Suppose you want to create multiple OLAP ETL tasks that all use the same transform script and connection string. All the tasks will output to the same destination folders, but suppose you want to be able to indicate which data came from which task. This custom partition value gives you a simple way to achieve this: all the tasks can run the same script, and each script can output the data to a destination folder with the name determined by that task's custom partition value setting.
partitionBy(['source_ETL_task', $customPartitionValue])
In the case of multiple partitions, the custom partition value can be used more than once, and it can appear anywhere in the folder structure.
Script Example
//Define the object that will be added to the table
var orderData = {
Company : this.Company,
RequireAt : new Date(this.RequireAt),
ItemCount: this.Lines.length
};
//Create the partition names
var orderDate = new Date(this.OrderedAt);
var year = orderDate.getFullYear();
var month = orderDate.getMonth();
//Load to the folder: /OrderData/Year=<year>/Month=<month>/
loadToOrderData(partitionBy(['Year', year], ['Month', month]), orderData);
Athena Examples
Athena is a SQL query engine in the AWS environment that can both read directly from S3 buckets and output to S3 buckets.

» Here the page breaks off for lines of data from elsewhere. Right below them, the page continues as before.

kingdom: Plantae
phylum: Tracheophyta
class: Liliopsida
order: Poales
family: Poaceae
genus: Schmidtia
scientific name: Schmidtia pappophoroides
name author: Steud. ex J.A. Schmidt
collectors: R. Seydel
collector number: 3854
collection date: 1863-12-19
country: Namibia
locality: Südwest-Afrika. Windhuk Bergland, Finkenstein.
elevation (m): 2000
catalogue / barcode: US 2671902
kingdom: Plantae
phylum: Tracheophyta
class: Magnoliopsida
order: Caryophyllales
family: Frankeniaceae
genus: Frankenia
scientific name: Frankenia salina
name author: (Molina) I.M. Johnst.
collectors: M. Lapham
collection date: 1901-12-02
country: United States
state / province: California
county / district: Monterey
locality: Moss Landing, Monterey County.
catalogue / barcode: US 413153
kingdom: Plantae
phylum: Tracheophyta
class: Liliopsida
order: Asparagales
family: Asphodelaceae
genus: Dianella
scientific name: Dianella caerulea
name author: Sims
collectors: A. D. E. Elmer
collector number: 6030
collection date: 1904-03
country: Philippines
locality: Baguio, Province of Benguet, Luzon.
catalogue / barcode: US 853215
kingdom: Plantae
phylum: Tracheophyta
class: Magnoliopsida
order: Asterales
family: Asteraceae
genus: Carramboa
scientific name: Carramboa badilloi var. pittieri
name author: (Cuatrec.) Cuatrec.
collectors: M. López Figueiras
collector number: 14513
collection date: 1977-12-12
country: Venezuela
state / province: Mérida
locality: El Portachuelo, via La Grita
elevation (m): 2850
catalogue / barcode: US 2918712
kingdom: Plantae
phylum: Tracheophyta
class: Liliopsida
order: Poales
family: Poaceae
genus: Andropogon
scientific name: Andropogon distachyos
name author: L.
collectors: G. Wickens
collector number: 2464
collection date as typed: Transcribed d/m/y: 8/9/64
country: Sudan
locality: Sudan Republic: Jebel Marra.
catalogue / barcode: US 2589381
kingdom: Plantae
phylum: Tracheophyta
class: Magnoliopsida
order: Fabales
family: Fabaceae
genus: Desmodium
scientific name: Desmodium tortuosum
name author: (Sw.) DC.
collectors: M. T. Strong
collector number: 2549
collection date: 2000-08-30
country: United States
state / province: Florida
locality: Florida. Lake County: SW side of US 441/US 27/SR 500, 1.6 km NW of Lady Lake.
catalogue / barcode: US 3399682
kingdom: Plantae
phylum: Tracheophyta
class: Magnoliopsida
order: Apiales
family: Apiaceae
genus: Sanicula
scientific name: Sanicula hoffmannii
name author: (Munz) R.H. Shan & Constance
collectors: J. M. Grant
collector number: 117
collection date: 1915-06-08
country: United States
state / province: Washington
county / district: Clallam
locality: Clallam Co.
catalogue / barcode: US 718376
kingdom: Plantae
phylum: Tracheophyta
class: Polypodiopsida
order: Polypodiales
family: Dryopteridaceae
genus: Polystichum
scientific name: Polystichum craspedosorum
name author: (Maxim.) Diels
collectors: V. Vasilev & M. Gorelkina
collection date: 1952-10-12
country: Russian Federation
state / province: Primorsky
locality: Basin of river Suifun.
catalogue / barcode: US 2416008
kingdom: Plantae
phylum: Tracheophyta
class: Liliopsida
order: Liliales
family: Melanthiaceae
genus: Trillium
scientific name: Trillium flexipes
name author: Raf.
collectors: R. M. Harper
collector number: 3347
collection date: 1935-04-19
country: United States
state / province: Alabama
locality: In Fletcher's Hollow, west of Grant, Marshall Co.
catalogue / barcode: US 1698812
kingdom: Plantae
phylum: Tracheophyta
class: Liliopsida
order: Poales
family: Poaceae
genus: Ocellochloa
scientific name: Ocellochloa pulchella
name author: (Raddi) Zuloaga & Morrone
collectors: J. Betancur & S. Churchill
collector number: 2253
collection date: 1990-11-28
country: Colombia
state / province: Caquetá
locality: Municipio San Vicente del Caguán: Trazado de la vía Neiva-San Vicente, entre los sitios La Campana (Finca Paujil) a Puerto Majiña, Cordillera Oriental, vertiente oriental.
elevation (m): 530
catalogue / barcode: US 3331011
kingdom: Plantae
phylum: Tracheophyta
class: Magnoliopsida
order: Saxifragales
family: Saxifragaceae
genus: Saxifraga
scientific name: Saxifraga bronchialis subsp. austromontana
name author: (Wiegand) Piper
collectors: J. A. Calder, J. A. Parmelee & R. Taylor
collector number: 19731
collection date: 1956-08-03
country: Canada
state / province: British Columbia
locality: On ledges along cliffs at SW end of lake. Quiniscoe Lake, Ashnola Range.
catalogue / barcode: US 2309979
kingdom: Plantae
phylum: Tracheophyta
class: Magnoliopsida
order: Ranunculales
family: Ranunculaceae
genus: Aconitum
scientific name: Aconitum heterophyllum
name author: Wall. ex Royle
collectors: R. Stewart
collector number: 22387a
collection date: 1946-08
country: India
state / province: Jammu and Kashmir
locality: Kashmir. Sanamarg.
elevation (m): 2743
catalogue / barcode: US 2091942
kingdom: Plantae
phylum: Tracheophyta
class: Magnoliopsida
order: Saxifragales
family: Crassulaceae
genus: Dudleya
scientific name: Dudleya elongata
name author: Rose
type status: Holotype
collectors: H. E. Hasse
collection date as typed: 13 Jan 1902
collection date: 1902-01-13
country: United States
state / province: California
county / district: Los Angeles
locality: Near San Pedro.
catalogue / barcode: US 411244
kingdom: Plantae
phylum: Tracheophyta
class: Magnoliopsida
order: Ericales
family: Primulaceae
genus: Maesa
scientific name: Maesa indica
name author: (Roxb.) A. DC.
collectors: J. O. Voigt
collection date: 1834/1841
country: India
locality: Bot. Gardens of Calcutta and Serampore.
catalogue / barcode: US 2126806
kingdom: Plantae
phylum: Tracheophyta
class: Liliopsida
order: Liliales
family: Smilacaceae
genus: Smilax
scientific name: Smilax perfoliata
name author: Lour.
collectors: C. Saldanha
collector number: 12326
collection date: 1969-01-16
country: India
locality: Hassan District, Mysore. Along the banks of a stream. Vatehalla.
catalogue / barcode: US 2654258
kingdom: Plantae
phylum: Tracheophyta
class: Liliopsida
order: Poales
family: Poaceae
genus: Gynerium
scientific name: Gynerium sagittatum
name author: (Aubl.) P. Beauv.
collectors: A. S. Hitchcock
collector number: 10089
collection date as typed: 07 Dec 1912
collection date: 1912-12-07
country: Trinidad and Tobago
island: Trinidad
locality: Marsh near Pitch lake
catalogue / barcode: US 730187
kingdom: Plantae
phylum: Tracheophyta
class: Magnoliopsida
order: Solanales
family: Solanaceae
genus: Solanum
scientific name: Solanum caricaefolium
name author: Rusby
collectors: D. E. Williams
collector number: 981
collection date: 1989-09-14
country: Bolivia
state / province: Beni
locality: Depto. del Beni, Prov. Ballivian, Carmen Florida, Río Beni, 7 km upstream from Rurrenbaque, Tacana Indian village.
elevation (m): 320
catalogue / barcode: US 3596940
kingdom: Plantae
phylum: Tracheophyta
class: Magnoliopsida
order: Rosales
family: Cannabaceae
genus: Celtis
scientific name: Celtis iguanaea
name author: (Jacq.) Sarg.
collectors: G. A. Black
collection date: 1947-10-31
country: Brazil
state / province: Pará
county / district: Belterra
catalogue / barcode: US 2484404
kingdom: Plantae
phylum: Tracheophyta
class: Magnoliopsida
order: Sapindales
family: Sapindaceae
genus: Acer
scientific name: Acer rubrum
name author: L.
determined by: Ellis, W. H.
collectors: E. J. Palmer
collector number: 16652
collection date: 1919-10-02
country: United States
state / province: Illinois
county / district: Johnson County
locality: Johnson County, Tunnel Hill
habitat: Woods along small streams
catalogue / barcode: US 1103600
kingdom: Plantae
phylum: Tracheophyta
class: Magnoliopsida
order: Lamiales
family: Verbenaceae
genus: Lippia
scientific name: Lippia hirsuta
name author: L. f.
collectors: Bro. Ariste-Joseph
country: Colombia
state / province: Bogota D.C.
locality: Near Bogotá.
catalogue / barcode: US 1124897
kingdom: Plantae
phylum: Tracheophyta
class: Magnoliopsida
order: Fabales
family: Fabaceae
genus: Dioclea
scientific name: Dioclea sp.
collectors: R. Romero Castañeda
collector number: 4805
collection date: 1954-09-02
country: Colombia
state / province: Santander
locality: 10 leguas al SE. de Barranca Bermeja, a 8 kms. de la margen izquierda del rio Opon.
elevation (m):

Here are a few examples of queries you can run in Athena. But first, you need to configure the destination for your query results: go to settings, and under "query result location" input the path to your preferred bucket. Read more here
Create a monthly_sales
table from parquet data stored in s3:
CREATE EXTERNAL TABLE mydatabase.monthly_sales (
`_id` string,
`Qty` int,
`Product` string,
`Cost` int,
`_lastModifiedTime` int
)
PARTITIONED BY (`dt` string)
STORED AS parquet
LOCATION 's3://ravendb-test/olap/tryouts/data/Sales'
Load all partitions:
MSCK REPAIR TABLE monthly_sales
Select everything in the table:
select *
from monthly_sales
Select specific fields:
select _id orderId, qty quantity, product, cost
from monthly_sales
Filter based on product name:
select *
from monthly_sales
where product = 'Products/2'
Filter based on date (this is where partitioning adds efficiency - only the relevant folders are scanned):
select *
from monthly_sales
where dt >= '2020-01-01' and dt <= '2020-02-01'
From all items sold, select the maximum cost (price) per order:
select _id orderId, max(cost) cost
from monthly_sales
group by _id
Querying for the most recent version in an append-only table: e.g. select everything in the table, and in case we have duplicates (multiple rows with the same id) - only take the most recent version (the one with the highest _lastModifiedTime):
SELECT DISTINCT o.*
FROM monthly_orders o
INNER JOIN
(SELECT _id,
MAX(_lastModifiedTime) AS latest
FROM monthly_orders
GROUP BY _id) oo
ON o._id = oo._id
AND o._lastModifiedTime = oo.latest
Apache Parquet
Parquet is an open-source text-based file format. Like ORC, columns are stored together instead of rows being stored together (the same fields from multiple documents, rather than whole documents). This makes queries more efficient.